Sauf que cette fois elle n'eut pas à chercher loin pour trouver des excuses bidon. Il y avait eu l'attentat à Bombay. Un truc très grave dans sa vie personnelle et qui la privait de temps disponible pour longtemps...

Elle n'avait pas pu joindre Chloé dans les heures qui suivirent la terrible nouvelle. Elle avait alors appelé deux fois La Luppa. La première fois, un moine répondit qu'il était à la chapelle en train de prier pour son gendre et sa fille et la seconde, le même moine expliqua que La Luppa venait d'être victime d'un malaise et que le médecin était attendu. Heureusement Guillaume répondit. Il lui conseilla de se calmer. Sa soeur Ursule allait venir à Paris demain ou après demain.
Il l'avait eue au téléphone et pensait que c'était une bonne idée.
Mameth aurait quelqu'un de proche à qui parler. Il fallait laisser Chloé tranquille. Guillaume parlait régulièrement à sa soeur et lui donnait de bons conseils.
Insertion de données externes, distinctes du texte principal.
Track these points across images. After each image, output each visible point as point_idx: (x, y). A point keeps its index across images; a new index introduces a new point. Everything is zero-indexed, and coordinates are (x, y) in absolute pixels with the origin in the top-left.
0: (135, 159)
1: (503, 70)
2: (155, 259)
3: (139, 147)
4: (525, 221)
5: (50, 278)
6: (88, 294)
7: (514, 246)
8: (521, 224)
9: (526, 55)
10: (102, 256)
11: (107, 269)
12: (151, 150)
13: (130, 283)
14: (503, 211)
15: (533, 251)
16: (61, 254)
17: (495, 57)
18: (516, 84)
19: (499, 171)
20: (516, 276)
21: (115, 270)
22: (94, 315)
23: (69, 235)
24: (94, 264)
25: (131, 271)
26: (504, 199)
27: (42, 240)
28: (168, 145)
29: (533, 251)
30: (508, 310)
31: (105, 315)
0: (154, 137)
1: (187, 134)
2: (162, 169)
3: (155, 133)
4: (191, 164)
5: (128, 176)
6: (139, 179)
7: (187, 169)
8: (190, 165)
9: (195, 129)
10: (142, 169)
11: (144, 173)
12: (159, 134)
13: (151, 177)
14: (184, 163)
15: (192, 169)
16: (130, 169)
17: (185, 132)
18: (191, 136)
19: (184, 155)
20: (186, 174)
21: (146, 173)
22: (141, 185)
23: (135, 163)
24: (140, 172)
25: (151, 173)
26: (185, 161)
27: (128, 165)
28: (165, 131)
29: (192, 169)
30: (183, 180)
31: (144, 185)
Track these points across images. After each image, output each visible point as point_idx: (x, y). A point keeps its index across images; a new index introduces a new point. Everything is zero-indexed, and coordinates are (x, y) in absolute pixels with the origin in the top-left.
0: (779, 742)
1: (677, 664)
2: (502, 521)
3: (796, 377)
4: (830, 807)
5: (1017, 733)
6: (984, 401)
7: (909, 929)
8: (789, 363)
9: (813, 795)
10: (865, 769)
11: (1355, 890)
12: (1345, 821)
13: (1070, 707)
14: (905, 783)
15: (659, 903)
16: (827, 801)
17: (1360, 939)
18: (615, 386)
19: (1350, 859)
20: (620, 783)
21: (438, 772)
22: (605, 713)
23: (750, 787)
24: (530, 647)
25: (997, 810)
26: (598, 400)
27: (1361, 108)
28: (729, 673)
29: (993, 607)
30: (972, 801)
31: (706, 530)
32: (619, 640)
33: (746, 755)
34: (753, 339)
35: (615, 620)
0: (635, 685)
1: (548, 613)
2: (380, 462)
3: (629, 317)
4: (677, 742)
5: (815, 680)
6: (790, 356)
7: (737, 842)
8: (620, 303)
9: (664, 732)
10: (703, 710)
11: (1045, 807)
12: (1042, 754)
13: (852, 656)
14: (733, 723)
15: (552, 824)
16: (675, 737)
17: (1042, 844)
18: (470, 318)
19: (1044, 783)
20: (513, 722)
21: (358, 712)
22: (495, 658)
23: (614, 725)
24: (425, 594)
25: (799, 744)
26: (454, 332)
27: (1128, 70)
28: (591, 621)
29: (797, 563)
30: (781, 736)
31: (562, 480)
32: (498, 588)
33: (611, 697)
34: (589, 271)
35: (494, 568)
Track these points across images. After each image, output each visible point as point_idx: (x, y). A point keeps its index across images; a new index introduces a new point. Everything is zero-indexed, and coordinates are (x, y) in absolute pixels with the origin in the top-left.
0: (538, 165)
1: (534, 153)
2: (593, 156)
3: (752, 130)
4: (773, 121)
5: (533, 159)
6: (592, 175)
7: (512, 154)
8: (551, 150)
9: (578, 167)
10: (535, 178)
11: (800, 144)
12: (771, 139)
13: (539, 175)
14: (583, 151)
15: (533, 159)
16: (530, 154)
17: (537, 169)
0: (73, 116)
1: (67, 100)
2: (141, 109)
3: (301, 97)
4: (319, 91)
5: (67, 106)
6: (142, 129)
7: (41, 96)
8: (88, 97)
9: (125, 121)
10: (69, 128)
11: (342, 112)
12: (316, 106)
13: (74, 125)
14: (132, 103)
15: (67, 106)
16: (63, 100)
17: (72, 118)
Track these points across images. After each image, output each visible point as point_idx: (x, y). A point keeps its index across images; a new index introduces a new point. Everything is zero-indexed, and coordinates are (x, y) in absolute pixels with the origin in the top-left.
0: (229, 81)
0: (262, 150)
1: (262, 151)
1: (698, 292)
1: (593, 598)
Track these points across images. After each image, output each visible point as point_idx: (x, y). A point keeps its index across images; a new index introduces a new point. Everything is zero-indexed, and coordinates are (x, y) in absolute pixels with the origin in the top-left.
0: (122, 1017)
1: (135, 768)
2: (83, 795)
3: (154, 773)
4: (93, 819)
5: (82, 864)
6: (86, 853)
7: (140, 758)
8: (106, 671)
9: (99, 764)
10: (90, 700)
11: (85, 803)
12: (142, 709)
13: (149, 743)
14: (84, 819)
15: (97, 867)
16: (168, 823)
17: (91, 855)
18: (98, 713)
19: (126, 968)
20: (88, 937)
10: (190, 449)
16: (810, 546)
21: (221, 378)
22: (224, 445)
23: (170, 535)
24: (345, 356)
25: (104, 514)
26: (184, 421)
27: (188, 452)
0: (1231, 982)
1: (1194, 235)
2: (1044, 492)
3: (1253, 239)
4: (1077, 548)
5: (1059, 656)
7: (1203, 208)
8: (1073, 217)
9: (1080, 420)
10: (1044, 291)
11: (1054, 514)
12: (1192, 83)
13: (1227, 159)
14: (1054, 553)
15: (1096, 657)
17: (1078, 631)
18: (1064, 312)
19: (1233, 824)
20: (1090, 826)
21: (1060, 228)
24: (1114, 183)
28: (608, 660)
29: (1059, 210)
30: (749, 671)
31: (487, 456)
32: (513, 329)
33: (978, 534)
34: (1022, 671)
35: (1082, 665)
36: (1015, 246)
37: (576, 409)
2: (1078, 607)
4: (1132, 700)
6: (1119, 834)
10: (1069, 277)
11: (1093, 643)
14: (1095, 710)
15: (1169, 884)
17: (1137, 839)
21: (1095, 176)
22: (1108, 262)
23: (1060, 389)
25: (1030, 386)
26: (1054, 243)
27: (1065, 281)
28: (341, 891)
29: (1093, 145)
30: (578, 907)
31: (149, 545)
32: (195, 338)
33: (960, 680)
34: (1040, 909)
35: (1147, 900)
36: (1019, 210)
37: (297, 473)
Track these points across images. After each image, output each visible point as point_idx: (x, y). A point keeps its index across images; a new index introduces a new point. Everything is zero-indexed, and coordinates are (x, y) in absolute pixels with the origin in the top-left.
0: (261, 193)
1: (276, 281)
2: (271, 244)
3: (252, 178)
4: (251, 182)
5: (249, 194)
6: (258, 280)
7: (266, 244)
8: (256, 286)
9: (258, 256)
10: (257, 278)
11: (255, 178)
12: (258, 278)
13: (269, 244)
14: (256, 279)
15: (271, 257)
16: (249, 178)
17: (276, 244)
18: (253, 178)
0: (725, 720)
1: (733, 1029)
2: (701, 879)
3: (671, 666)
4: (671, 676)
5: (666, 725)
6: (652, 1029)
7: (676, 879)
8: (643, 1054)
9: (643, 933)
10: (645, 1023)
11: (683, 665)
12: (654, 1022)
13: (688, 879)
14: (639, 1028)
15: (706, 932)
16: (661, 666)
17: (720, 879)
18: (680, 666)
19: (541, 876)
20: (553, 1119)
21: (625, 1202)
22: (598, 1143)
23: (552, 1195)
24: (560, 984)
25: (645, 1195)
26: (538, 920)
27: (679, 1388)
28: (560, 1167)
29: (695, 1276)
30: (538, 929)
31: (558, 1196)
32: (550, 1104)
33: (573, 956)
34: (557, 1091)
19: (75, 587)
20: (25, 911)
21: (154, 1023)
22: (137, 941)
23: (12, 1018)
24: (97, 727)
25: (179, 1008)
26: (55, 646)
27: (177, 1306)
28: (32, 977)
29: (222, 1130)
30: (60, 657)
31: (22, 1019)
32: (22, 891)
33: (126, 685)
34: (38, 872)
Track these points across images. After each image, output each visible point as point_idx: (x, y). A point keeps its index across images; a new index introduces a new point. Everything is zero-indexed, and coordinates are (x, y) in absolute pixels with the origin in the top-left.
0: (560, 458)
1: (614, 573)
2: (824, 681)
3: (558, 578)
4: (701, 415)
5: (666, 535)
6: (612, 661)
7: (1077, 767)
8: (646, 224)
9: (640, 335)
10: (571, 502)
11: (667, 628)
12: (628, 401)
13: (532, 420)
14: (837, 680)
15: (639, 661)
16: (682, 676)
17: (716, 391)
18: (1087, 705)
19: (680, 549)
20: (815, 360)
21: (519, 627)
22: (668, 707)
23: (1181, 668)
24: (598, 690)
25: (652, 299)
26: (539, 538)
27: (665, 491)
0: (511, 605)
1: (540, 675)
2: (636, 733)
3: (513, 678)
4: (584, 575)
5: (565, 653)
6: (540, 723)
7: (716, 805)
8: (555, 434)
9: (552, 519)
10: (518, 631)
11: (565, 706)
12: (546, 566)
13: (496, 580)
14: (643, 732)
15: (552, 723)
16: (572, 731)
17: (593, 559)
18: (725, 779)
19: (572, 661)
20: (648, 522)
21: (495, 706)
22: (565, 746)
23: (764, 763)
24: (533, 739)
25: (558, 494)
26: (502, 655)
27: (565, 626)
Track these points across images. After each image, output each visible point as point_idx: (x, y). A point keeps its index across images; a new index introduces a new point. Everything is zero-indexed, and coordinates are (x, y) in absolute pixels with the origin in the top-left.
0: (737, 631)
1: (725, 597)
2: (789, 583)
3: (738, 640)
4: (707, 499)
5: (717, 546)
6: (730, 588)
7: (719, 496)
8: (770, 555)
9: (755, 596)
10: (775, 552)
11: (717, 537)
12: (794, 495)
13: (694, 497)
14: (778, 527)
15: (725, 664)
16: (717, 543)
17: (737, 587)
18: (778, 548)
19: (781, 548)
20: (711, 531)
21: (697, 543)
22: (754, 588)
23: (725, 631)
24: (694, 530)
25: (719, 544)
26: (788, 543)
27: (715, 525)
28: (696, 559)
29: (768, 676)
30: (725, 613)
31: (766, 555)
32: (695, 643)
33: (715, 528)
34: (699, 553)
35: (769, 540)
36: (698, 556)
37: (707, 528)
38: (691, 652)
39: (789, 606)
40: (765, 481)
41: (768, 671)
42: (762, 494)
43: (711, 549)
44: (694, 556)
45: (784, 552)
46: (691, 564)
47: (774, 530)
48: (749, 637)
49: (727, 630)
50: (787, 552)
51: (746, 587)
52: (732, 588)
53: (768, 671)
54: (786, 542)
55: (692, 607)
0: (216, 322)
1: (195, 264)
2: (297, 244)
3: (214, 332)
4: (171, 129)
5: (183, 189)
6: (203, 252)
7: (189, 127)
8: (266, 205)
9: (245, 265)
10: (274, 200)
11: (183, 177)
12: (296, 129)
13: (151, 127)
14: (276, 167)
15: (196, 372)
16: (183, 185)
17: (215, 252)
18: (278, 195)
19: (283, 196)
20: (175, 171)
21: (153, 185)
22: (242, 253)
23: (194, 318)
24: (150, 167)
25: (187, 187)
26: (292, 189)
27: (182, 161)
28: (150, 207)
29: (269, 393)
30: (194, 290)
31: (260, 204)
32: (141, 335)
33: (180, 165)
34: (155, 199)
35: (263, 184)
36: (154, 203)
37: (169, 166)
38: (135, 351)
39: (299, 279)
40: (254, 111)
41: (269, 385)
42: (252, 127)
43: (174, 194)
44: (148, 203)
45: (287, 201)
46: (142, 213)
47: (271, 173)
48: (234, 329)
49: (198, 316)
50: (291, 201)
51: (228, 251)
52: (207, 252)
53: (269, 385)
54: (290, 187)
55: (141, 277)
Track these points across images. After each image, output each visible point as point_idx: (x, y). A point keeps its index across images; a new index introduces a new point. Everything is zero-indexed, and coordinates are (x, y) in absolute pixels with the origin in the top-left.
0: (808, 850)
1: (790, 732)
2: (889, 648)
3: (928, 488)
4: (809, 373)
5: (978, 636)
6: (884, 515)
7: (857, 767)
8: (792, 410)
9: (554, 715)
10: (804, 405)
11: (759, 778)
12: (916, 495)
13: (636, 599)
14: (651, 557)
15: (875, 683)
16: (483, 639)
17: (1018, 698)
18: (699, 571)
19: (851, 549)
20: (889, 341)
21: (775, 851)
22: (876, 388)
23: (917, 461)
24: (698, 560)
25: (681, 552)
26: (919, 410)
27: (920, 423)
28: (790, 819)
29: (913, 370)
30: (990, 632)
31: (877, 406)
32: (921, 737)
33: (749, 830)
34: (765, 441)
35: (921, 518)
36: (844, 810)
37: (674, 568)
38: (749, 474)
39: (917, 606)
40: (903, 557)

Bref, Mameth comprit assez vite que Chloé ne voulait surtout pas lui parler et l'avoir dans les pattes. Alors Mameth se contenta d'envoyer un texto.
Mameth monologua beaucoup avec moi. Il y eut beaucoup de Lucien par ci et de Lucien par là, de mon pauvre Lucien si tu savais et aussi des déclarations qui allaient de ma brave bête à mon amour de chat... Des égarements à la Mameth qui essayait de surnager sans verser une larme. Il lui fallut répondre aux amis. Faire la mère normale alors qu'elle n'avait même pas entendu une seule fois le son de la voix de sa fille. Et puis Mameth avait appris par Guillaume que Chloé n'irait pas aux obsèques d'Andy. Elle était épuisée. Elle connaissait peu les parents de son mari, les frères, les soeurs, les enfants nés d'un premier mariage mais elle savait parfaitement qu'elle ne serait pas la bienvenue. Tout ces gens là avaient été écartés quand Andy avait renoncé à un mariage indien, quand il avait évoqué un mariage européen qui servirait en même temps ses affaires, un mariage enGrèce à la Onassis. Elle était évidemment tenue pour responsable de cette décision infamante. Le mariage n'aurait pas lieu en Inde, mais la
famille s'emparait des funérailles. Personne ne voulait de Chloé ce jour là.

Ce jour là, Chloé appela enfin sa mère.
D'une voix monocorde et triste, elle demanda à sa mère comment se portait le chat Lucien. Mameth en sanglot lui répondit que j'allais très bien et que j'étais en fait le plus cadeau qu'elle lui avait fait.
- Non répondit alors Chloé, j'en ai un autre bien plus beau à te faire...
- Ah! se contenta de souffler Mameth interloquée qui avait peur à chaque mot de contrarier sa fille.
- Je suis enceinte, maman.
- Oui, répondit calmement, Mameth, c'est le plus beau cadeau qu'on puisse me faire.
- Où puis-je aller guérir, maman?
- A Antisoros, ma fille. Tu es toujours en Grèce, n'est ce pas ? Prends un bateau pour Antisoros. Tu verras, là bas c'est le paradis. C'est un coin du monde que je n'ai jamais oublié. C'est là bas que je suis devenue quelqu'un d'autre.
- Pourquoi pas. Si tu le dis. Je t'appellerai quand j'y serai.
- Prends bien soin de toi, Chloé, je t'embrasse.

Chloé avait raccroché sans dire un mot de son malheur. Encore une fois elle avait porté l'estocade à Mameth. Un enfant. Chloé n'arrêtait pas de monter toujours plus haut.